- object
A fitted model object (e.g., a "randomForest"
object).
- ...
Additional optional arguments. (Currently ignored.)
- feature_names
Character string giving the names of the predictor
variables (i.e., features) of interest. If NULL
(the default) then the
internal `get_feature_names()` function will be called to try and extract
them automatically. It is good practice to always specify this argument.
- train
A matrix-like R object (e.g., a data frame or matrix)

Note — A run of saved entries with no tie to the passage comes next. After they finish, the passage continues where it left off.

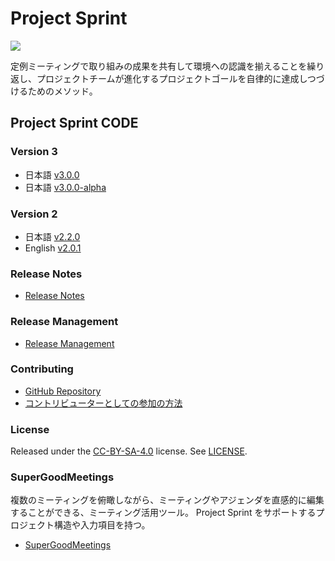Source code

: # Project Sprint

![](images/pjs\_og.png)

定例ミーティングで取り組みの成果を共有して環境への認識を揃えることを繰り返し、プロジェクトチームが進化するプロジェクトゴールを自律的に達成しつづけるためのメソッド。

## Project Sprint CODE

### Version 3

* 日本語 [v3.0.0](ja-v3.0.0/)
* 日本語 [v3.0.0-alpha](ja-v3.0.0-alpha/)

### Version 2

* 日本語 [v2.2.0](ja-v2.2.0/)
* English [v2.0.1](en-v2.0.1/)

### Release Notes

* [Release Notes](releasenotes.md)

### Release Management

* [Release Management](releasemanagement.md)

### Contributing

* [GitHub Repository](https://github.com/copilot-jp/project-sprint)
* [コントリビューターとしての参加の方法](contributing.md)

### License

Released under the [CC-BY-SA-4.0](http://creativecommons.org/licenses/by-sa/4.0/) license. See [LICENSE](LICENCE/).

### SuperGoodMeetings

複数のミーティングを俯瞰しながら、ミーティングやアジェンダを直感的に編集することができる、ミーティング活用ツール。 Project Sprint をサポートするプロジェクト構造や入力項目を持つ。

* [SuperGoodMeetings](https://supergoodmeetings.com)
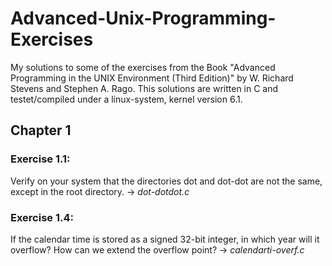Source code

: # Advanced-Unix-Programming-Exercises
My solutions to some of the exercises from the Book "Advanced Programming in the UNIX Environment (Third Edition)" by W. Richard Stevens and Stephen A. Rago. This solutions are written in C and testet/compiled under a linux-system, kernel version 
6.1.

## Chapter 1
### Exercise 1.1:
Verify on your system that the directories dot and dot-dot are not the same, except in the root directory. -> *dot-dotdot.c*

### Exercise 1.4:
If the calendar time is stored as a signed 32-bit integer, in which year will it overflow? How can we extend the overflow point? -> *calendarti-overf.c*


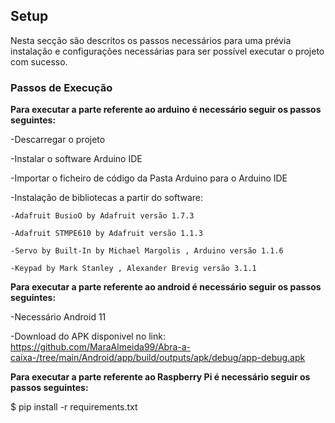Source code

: 

## Setup 
Nesta secção são descritos os passos necessários para uma prévia instalação e configurações necessárias para ser possível executar o projeto com sucesso. 

### Passos de Execução

**Para executar a parte referente ao arduino é necessário seguir os passos seguintes:**

-Descarregar o projeto

-Instalar o software Arduino IDE

-Importar o ficheiro de código da Pasta Arduino para o Arduino IDE

-Instalação de bibliotecas a partir do software:

    -Adafruit BusioO by Adafruit versão 1.7.3
    
    -Adafruit STMPE610 by Adafruit versão 1.1.3
    
    -Servo by Built-In by Michael Margolis , Arduino versão 1.1.6
    
    -Keypad by Mark Stanley , Alexander Brevig versão 3.1.1
    
    
**Para executar a parte referente ao android é necessário seguir os passos seguintes:**

-Necessário Android 11

-Download do APK disponivel no link: https://github.com/MaraAlmeida99/Abra-a-caixa-/tree/main/Android/app/build/outputs/apk/debug/app-debug.apk

**Para executar a parte referente ao Raspberry Pi é necessário seguir os passos seguintes:**

$ pip install -r requirements.txt





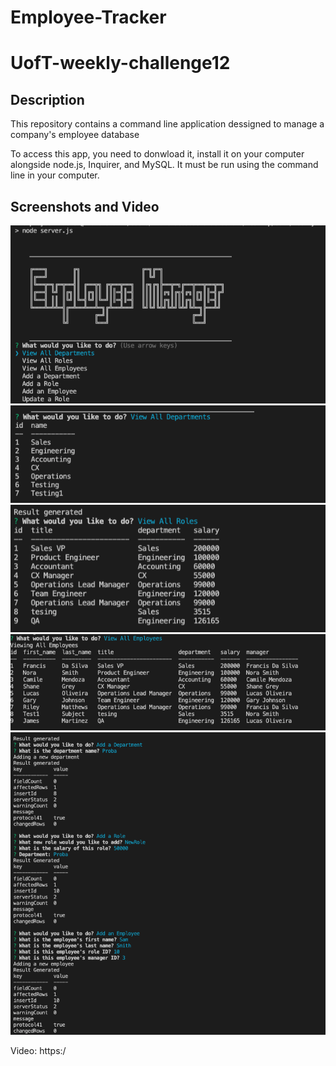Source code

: # Employee-Tracker
# UofT-weekly-challenge12

## Description

This repository contains a command line application dessigned to manage a company's employee database

To access this app, you need to donwload it, install it on your computer alongside node.js, Inquirer, and MySQL. It must be run using the command line in your computer.

## Screenshots and Video

![ScreenShot](/assets/images/Sample1.jpeg)
![ScreenShot](/assets/images/Sample2.jpeg)
![ScreenShot](/assets/images/Sample3.jpeg)
![ScreenShot](/assets/images/Sample4.jpeg)
![ScreenShot](/assets/images/Sample5.jpeg)

Video: https:/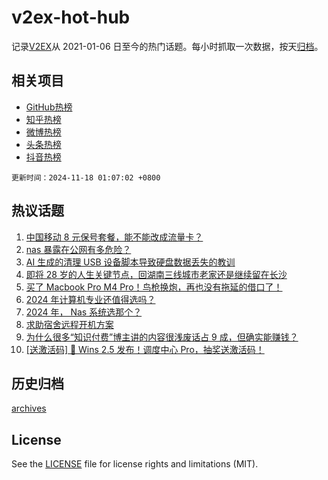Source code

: # v2ex-hot-hub

 记录[V2EX](https://www.v2ex.com/)从 2021-01-06 日至今的热门话题。每小时抓取一次数据，按天[归档](archives)。
 
 ## 相关项目

- [GitHub热榜](https://github.com/snaildev/github-hot-hub)
- [知乎热榜](https://github.com/snaildev/zhihu-hot-hub)
- [微博热榜](https://github.com/snaildev/weibo-hot-hub)
- [头条热榜](https://github.com/snaildev/toutiao-hot-hub)
- [抖音热榜](https://github.com/snaildev/douyin-hot-hub)


 `更新时间：2024-11-18 01:07:02 +0800`

## 热议话题

1. [中国移动 8 元保号套餐，能不能改成流量卡？](https://www.v2ex.com/t/1090231)
1. [nas 暴露在公网有多危险？](https://www.v2ex.com/t/1090232)
1. [AI 生成的清理 USB 设备脚本导致硬盘数据丢失的教训](https://www.v2ex.com/t/1090230)
1. [即将 28 岁的人生关键节点，回湖南三线城市老家还是继续留在长沙](https://www.v2ex.com/t/1090245)
1. [买了 Macbook Pro M4 Pro！鸟枪换炮，再也没有拖延的借口了！](https://www.v2ex.com/t/1090196)
1. [2024 年计算机专业还值得选吗？](https://www.v2ex.com/t/1090262)
1. [2024 年， Nas 系统选那个？](https://www.v2ex.com/t/1090263)
1. [求助宿舍远程开机方案](https://www.v2ex.com/t/1090251)
1. [为什么很多“知识付费”博主讲的内容很浅废话占 9 成，但确实能赚钱？](https://www.v2ex.com/t/1090206)
1. [[送激活码] 🎉 Wins 2.5 发布！调度中心 Pro，抽奖送激活码！](https://www.v2ex.com/t/1090313)

## 历史归档

[archives](archives)

## License

See the [LICENSE](LICENSE) file for license rights and limitations (MIT).
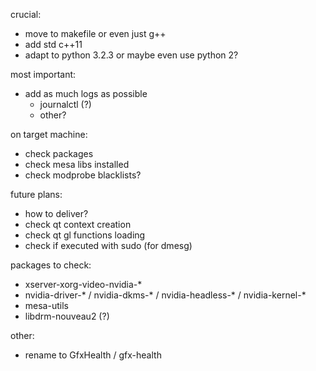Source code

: crucial:
- move to makefile or even just g++
- add std c++11
- adapt to python 3.2.3 or maybe even use python 2?

most important:
- add as much logs as possible
  - journalctl (?)
  - other?

on target machine:
- check packages
- check mesa libs installed
- check modprobe blacklists?

future plans:
- how to deliver?
- check qt context creation
- check qt gl functions loading
- check if executed with sudo (for dmesg)

packages to check:
- xserver-xorg-video-nvidia-*
- nvidia-driver-* / nvidia-dkms-* / nvidia-headless-* / nvidia-kernel-*
- mesa-utils
- libdrm-nouveau2 (?)

other:
- rename to GfxHealth / gfx-health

containing the training data. If NULL
(the default) then the
internal `get_training_data()` function will be called to try and extract it
automatically. It is good practice to always specify this argument.
- target
Either a character string giving the name (or position) of the
target column in train
or, if train
only contains feature
columns, a vector containing the target values used to train object
.
- metric
Either a function or character string specifying the
performance metric to use in computing model performance (e.g., RMSE for
regression or accuracy for binary classification). If metric
is a
function, then it requires two arguments, actual
and predicted
,
and should return a single, numeric value. Ideally, this should be the same
metric that was used to train object
. See list_metrics
for a list of built-in metrics.
- smaller_is_better
Logical indicating whether or not a smaller value
of metric
is better. Default is NULL
. Must be supplied if
metric
is a user-supplied function.
- type
Character string specifying how to compare the baseline and
permuted performance metrics. Current options are "difference"
(the
default) and "ratio"
.
- nsim
Integer specifying the number of Monte Carlo replications to
perform. Default is 1. If nsim > 1
, the results from each replication
are simply averaged together (the standard deviation will also be returned).
- keep
Logical indicating whether or not to keep the individual
permutation scores for all nsim
repetitions. If TRUE
(the
default) then the individual variable importance scores will be stored in an
attribute called "raw_scores"
. (Only used when nsim > 1
.)
- sample_size
Integer specifying the size of the random sample to use
for each Monte Carlo repetition. Default is NULL
(i.e., use all of the
available training data). Cannot be specified with sample_frac
. Can be
used to reduce computation time with large data sets.
- sample_frac
Proportion specifying the size of the random sample to use
for each Monte Carlo repetition. Default is NULL
(i.e., use all of the
available training data). Cannot be specified with sample_size
. Can be
used to reduce computation time with large data sets.
- reference_class
Character string specifying which response category
represents the "reference" class (i.e., the class for which the predicted
class probabilities correspond to). Only needed for binary classification
problems.
- pred_fun
Deprecated. Use pred_wrapper
instead.
- pred_wrapper
Prediction function that requires two arguments,
object
and newdata
. The output of this function should be
determined by the metric
being used:
- Regression
A numeric vector of predicted outcomes.
- Binary classification
A vector of predicted class labels (e.g., if
using misclassification error) or a vector of predicted class probabilities
for the reference class (e.g., if using log loss or AUC).
- Multiclass classification
A vector of predicted class labels (e.g.,
if using misclassification error) or a A matrix/data frame of predicted
class probabilities for each class (e.g., if using log loss or AUC).